“I only want good things in life, and I’m gonna get it,” declares a 25-year-old psychopath who claims to know which people to manipulate ‘just by looking at them’.
Loic De Marie says he felt ‘different’ from an early age, but it was only when he was 23 that he was formally diagnosed with psychopathy, antisocial personality disorder, and impulsivity alongside narcissistic tendencies.
Healthline notes that psychopathy isn’t an official clinical diagnosis in the US, though the word is often used to ‘refer to symptoms of antisocial personality disorder’, including limited empathy, manipulative behavior, and little to no remorse.
Loic, who is from Belgium, believes he was born this way, even though studies suggest these traits can be influenced by both genetics and upbringing.
Speaking on LADbible Stories’ Minutes With, Loic, now 25, described an incident from childhood that he says reflects how he thinks: at six years old, he didn’t help his sister when she was drowning in a pool because his ‘clothes were clean’.
He also pointed to a moment at school that made him recognize how out of step he felt with other people emotionally: after a classmate died in a car crash, he said he couldn’t grasp why others were in tears, viewing them as ‘f**king weak’.
Over time, Loic says he learned to copy the emotional cues he saw in others, explaining that he began to ‘mask’ what he felt by presenting himself as ‘very charming’ and ‘very empathetic in appearance’—something he says fed into his ability to manipulate.
He also claims he could quickly identify who might be easy to influence, saying he could tell ‘just by looking at them, walking onto the street’.
“Psychopaths [have] got pretty good instinct on who they can manipulate,” he asserts, before adding: “There is some people they’re gonna walk like that, they’re gonna come at you and talk in a very shy way. And when you’re a psychopath, you understand pretty quickly that this person can be manipulated.”

While acknowledging that he’s ‘not proud of it now’, Loic said his approach to targeting people was deliberate, explaining: “I tend to search for a certain type of girl, girl without a father, girl who are depressed, girl who are pretty empathetic, because in the mind of a psychopath, we’ve got this brain wired differently.
“So we tend to have more attraction to dopamine and to results. So if you target a weaker person, you get pretty quickly what you want.”
He then framed his motivation in straightforward terms, arguing that to him, ‘manipulation is only about one thing: gain’.
Loic explained it like this: “You need to gain something. And how to gain something, you only need to get the confidence of another person. That’s [as] simple as that.”
“So when I was manipulating somebody, that was for personal gain,” Loic adds. “That was kind of a mentality of you are ruthless, you’re like, ‘I only want good things in life, and I’m gonna get it’.”

Loic also argued that looks can be a powerful tool because appearance is ‘the first thing other human beings are gonna see’.
He says: “A beautiful smile. It’s always a deadly weapon for a psychopath because just imagine somebody is on the side of the road, and you got a problem to your car, and a good psychopath [is] gonna come at you with a beautiful smile and they’re gonna tell you, ‘Nice to meet you, how can I help you?’

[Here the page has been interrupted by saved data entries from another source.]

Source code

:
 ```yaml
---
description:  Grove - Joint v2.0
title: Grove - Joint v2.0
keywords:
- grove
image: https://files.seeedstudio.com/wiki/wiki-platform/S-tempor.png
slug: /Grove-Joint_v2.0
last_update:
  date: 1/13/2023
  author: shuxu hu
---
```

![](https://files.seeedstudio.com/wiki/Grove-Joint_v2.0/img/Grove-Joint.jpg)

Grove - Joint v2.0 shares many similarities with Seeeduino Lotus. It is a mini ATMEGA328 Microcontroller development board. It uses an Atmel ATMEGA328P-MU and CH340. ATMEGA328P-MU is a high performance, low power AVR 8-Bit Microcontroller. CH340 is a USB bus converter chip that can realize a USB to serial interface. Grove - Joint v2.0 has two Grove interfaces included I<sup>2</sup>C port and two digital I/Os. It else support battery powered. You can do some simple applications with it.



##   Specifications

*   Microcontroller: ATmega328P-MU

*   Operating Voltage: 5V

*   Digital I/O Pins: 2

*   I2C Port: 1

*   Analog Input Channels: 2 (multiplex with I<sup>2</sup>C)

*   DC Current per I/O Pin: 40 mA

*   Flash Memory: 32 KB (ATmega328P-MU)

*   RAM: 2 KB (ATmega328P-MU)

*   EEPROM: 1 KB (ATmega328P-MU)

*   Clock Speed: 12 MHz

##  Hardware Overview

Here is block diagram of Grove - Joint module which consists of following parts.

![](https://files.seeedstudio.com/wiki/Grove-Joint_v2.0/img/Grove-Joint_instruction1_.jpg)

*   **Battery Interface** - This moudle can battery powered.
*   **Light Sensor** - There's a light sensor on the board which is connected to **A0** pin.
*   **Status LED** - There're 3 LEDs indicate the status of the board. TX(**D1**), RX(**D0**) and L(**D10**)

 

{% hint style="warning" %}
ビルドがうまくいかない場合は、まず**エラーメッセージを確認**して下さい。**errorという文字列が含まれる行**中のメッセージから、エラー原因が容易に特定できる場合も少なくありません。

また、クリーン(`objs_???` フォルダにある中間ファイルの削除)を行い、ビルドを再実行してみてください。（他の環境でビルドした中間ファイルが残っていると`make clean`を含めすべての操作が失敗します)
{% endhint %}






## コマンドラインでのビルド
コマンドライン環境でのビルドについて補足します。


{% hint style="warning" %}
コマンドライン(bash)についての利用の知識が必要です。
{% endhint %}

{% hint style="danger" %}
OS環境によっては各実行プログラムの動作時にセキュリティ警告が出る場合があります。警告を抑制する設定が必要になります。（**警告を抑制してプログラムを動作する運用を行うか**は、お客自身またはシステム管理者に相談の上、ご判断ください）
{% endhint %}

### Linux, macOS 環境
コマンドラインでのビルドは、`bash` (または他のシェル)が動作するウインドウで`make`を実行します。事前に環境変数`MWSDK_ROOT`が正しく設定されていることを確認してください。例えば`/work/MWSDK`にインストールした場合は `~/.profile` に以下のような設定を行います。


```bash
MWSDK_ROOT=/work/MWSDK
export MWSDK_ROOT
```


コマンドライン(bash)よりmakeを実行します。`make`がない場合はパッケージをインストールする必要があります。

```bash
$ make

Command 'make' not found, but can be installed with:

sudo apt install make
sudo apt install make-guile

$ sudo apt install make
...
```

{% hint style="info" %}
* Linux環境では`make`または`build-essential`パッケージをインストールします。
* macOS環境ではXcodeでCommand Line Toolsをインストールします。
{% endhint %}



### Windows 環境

“And inside of you, you don’t believe anything. But it’s the first appearance that’s gonna manipulate others.”
In Loic’s view, reading and reflecting emotions doesn’t come naturally—he describes emotions as a ‘second language’ for psychopaths—so he says actions and gestures become the primary way to build trust.
Watch Loic’s full Minutes With episode below:
“Your body is like an instrument, and you can transfer emotion to others just by making a gesture,” he notes.
Since beginning therapy in 2023, Loic says his ‘life completely changed’, and he claims he now wants to pursue a career in politics.
“I’m honest, at least as far as I can. And people tend to believe in me now because it takes courage and it takes a lot of work to change yourself,” he says. “That’s sometimes difficult. But I think this is my way of being honest.”
Still, when reflecting back, he said he wouldn’t rewrite his past, concluding: “I had a beautiful life, even in the past, I don’t regret anything.”